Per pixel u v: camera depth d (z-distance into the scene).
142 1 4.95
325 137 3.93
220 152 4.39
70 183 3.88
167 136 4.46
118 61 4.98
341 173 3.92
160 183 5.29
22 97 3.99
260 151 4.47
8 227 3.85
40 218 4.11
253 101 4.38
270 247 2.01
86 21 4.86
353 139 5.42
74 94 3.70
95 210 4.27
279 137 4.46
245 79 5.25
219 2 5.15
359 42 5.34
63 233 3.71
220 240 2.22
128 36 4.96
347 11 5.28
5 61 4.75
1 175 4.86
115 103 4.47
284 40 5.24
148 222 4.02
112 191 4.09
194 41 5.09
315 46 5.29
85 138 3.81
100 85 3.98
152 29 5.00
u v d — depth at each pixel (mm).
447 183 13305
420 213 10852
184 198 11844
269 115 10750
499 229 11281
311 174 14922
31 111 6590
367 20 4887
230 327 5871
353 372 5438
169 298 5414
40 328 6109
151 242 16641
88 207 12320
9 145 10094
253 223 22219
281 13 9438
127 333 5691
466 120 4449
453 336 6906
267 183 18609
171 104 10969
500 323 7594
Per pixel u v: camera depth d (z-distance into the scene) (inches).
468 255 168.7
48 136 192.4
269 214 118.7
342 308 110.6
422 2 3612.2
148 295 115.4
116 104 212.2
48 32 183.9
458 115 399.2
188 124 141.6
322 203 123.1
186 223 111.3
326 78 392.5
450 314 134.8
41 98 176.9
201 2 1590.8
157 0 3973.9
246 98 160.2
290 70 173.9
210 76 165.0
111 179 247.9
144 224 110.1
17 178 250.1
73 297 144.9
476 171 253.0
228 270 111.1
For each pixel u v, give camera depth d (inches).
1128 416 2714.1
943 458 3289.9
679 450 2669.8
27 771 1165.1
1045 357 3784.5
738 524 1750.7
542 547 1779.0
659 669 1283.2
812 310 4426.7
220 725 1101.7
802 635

--

Exercise objective » Transcribe the records above with every character unchanged.

Result of the task »
Per pixel u v: camera depth d (z-distance into the scene).
142 1 4.95
325 137 3.93
220 152 4.39
70 183 3.88
167 136 4.46
118 61 4.98
341 173 3.92
160 183 5.29
22 97 3.99
260 151 4.47
8 227 3.85
40 218 4.11
253 101 4.38
270 247 2.01
86 21 4.86
353 139 5.42
74 94 3.70
95 210 4.27
279 137 4.46
245 79 5.25
219 2 5.15
359 42 5.34
63 233 3.71
220 240 2.22
128 36 4.96
347 11 5.28
5 61 4.75
1 175 4.86
115 103 4.47
284 40 5.24
148 222 4.02
112 191 4.09
194 41 5.09
315 46 5.29
85 138 3.81
100 85 3.98
152 29 5.00
u v d — depth at each pixel (mm).
447 183 13305
420 213 10852
184 198 11844
269 115 10750
499 229 11281
311 174 14922
31 111 6590
367 20 4887
230 327 5871
353 372 5438
169 298 5414
40 328 6109
151 242 16641
88 207 12320
9 145 10094
253 223 22219
281 13 9438
127 333 5691
466 120 4449
453 336 6906
267 183 18609
171 104 10969
500 323 7594
Per pixel u v: camera depth d (z-distance into the scene) (inches).
468 255 168.7
48 136 192.4
269 214 118.7
342 308 110.6
422 2 3612.2
148 295 115.4
116 104 212.2
48 32 183.9
458 115 399.2
188 124 141.6
322 203 123.1
186 223 111.3
326 78 392.5
450 314 134.8
41 98 176.9
201 2 1590.8
157 0 3973.9
246 98 160.2
290 70 173.9
210 76 165.0
111 179 247.9
144 224 110.1
17 178 250.1
73 297 144.9
476 171 253.0
228 270 111.1
For each pixel u v, give camera depth d (inches).
1128 416 2714.1
943 458 3289.9
679 450 2669.8
27 771 1165.1
1045 357 3784.5
738 524 1750.7
542 547 1779.0
659 669 1283.2
812 310 4426.7
220 725 1101.7
802 635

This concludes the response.